> Prompt
Nothing outside the stretch is wanted. Repeat exactly the lines of the listing below from the one that contains "133.9 | 62.5 |" through the one that contains "statements for 2013 and 2014", both ends included.

━━ Extracted records ━━

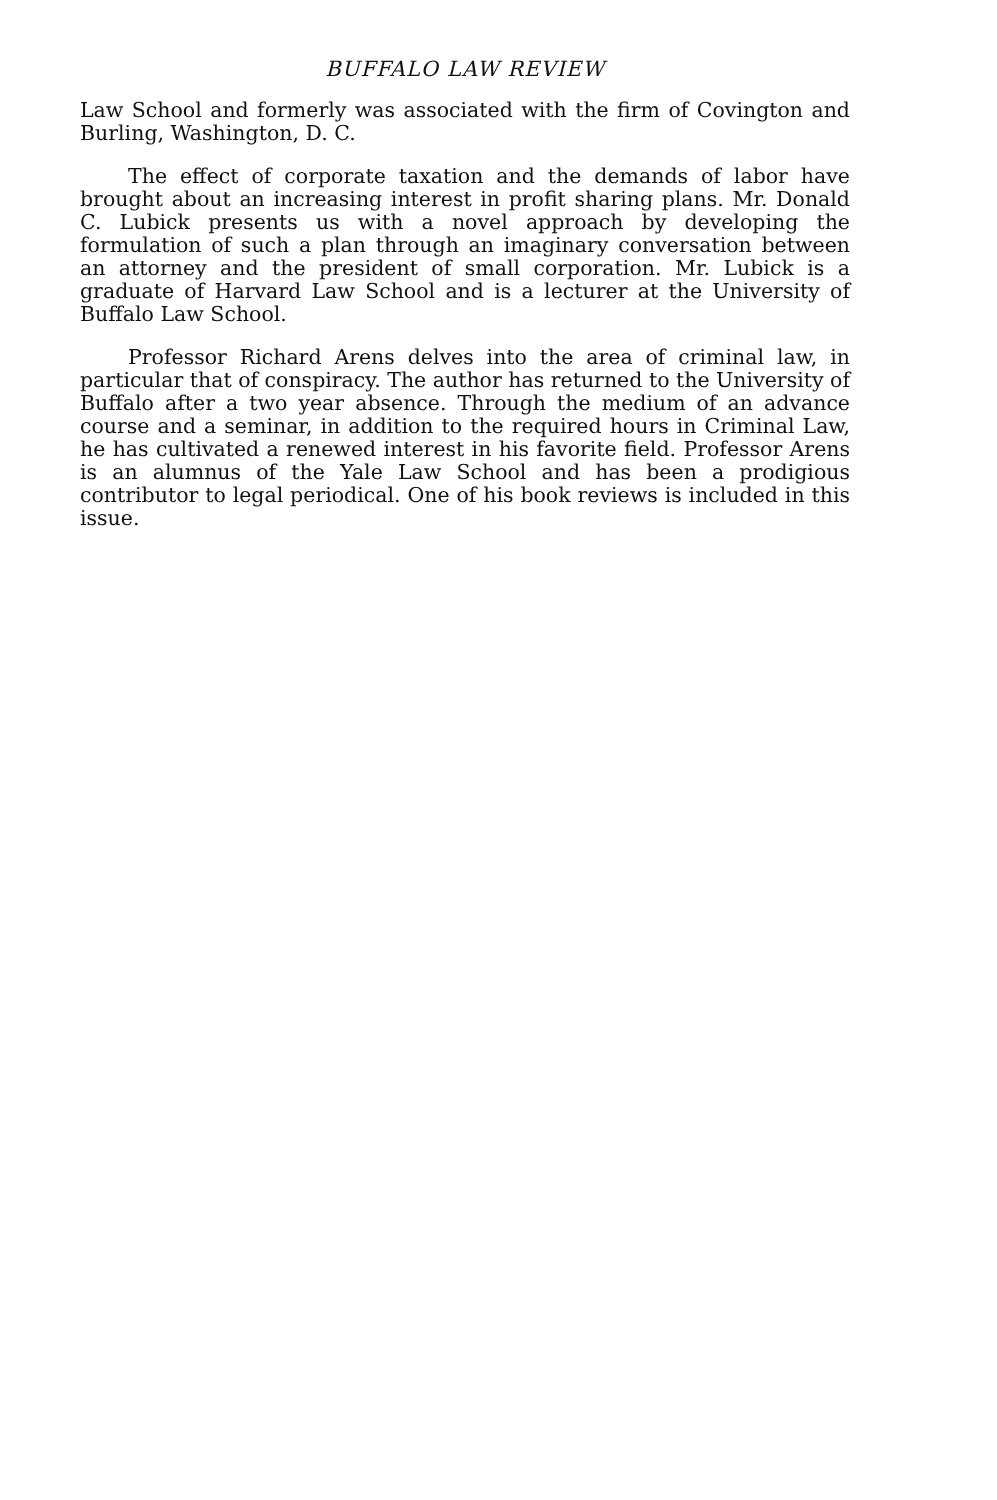BUFFALO LAW REVIEW
Law School and formerly was associated with the firm of Covington and Burling, Washington, D. C.
The effect of corporate taxation and the demands of labor have brought about an increasing interest in profit sharing plans. Mr. Donald C. Lubick presents us with a novel approach by developing the formulation of such a plan through an imaginary conversation between an attorney and the president of small corporation. Mr. Lubick is a graduate of Harvard Law School and is a lecturer at the University of Buffalo Law School.
Professor Richard Arens delves into the area of criminal law, in particular that of conspiracy. The author has returned to the University of Buffalo after a two year absence. Through the medium of an advance course and a seminar, in addition to the required hours in Criminal Law, he has cultivated a renewed interest in his favorite field. Professor Arens is an alumnus of the Yale Law School and has been a prodigious contributor to legal periodical. One of his book reviews is included in this issue.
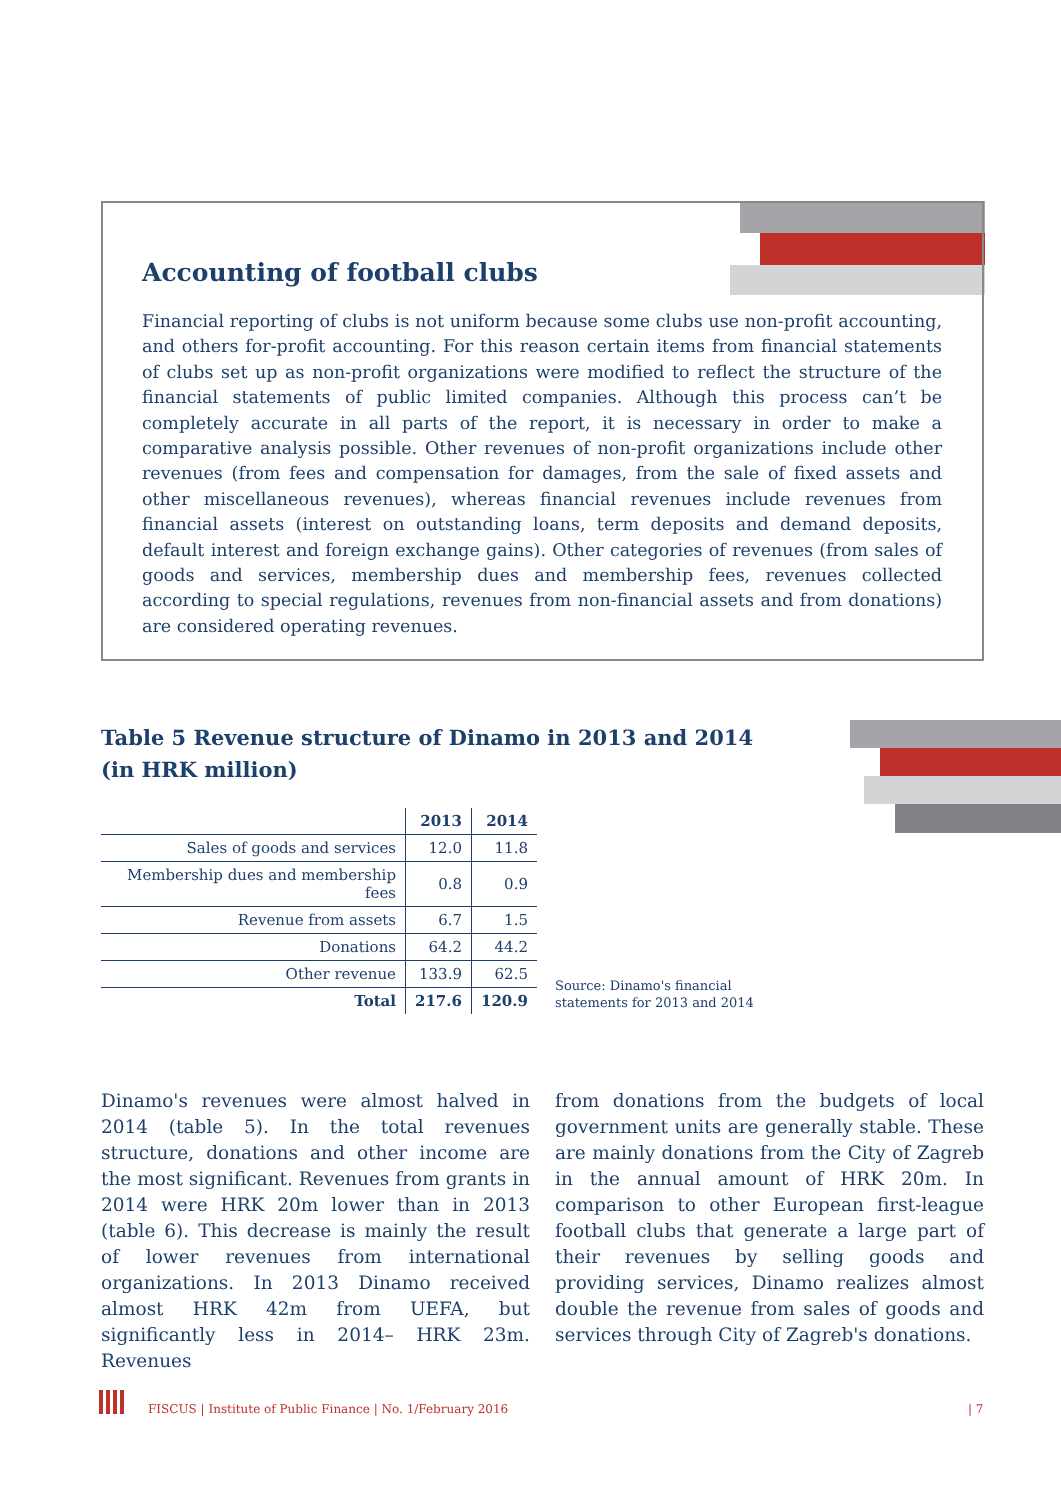Accounting of football clubs
Financial reporting of clubs is not uniform because some clubs use non-profit accounting, and others for-profit accounting. For this reason certain items from financial statements of clubs set up as non-profit organizations were modified to reflect the structure of the financial statements of public limited companies. Although this process can’t be completely accurate in all parts of the report, it is necessary in order to make a comparative analysis possible. Other revenues of non-profit organizations include other revenues (from fees and compensation for damages, from the sale of fixed assets and other miscellaneous revenues), whereas financial revenues include revenues from financial assets (interest on outstanding loans, term deposits and demand deposits, default interest and foreign exchange gains). Other categories of revenues (from sales of goods and services, membership dues and membership fees, revenues collected according to special regulations, revenues from non-financial assets and from donations) are considered operating revenues.
Table 5 Revenue structure of Dinamo in 2013 and 2014
(in HRK million)
| | 2013 | 2014 |
| --- | --- | --- |
| Sales of goods and services | 12.0 | 11.8 |
| Membership dues and membership fees | 0.8 | 0.9 |
| Revenue from assets | 6.7 | 1.5 |
| Donations | 64.2 | 44.2 |
| Other revenue | 133.9 | 62.5 |
| Total | 217.6 | 120.9 |
Source: Dinamo's financial
statements for 2013 and 2014
Dinamo's revenues were almost halved in 2014 (table 5). In the total revenues structure, donations and other income are the most significant. Revenues from grants in 2014 were HRK 20m lower than in 2013 (table 6). This decrease is mainly the result of lower revenues from international organizations. In 2013 Dinamo received almost HRK 42m from UEFA, but significantly less in 2014– HRK 23m. Revenues
from donations from the budgets of local government units are generally stable. These are mainly donations from the City of Zagreb in the annual amount of HRK 20m. In comparison to other European first-league football clubs that generate a large part of their revenues by selling goods and providing services, Dinamo realizes almost double the revenue from sales of goods and services through City of Zagreb's donations.
FISCUS | Institute of Public Finance | No. 1/February 2016
| 7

━━━

> Solution for this task
| Other revenue | 133.9 | 62.5 |
| Total | 217.6 | 120.9 |
Source: Dinamo's financial
statements for 2013 and 2014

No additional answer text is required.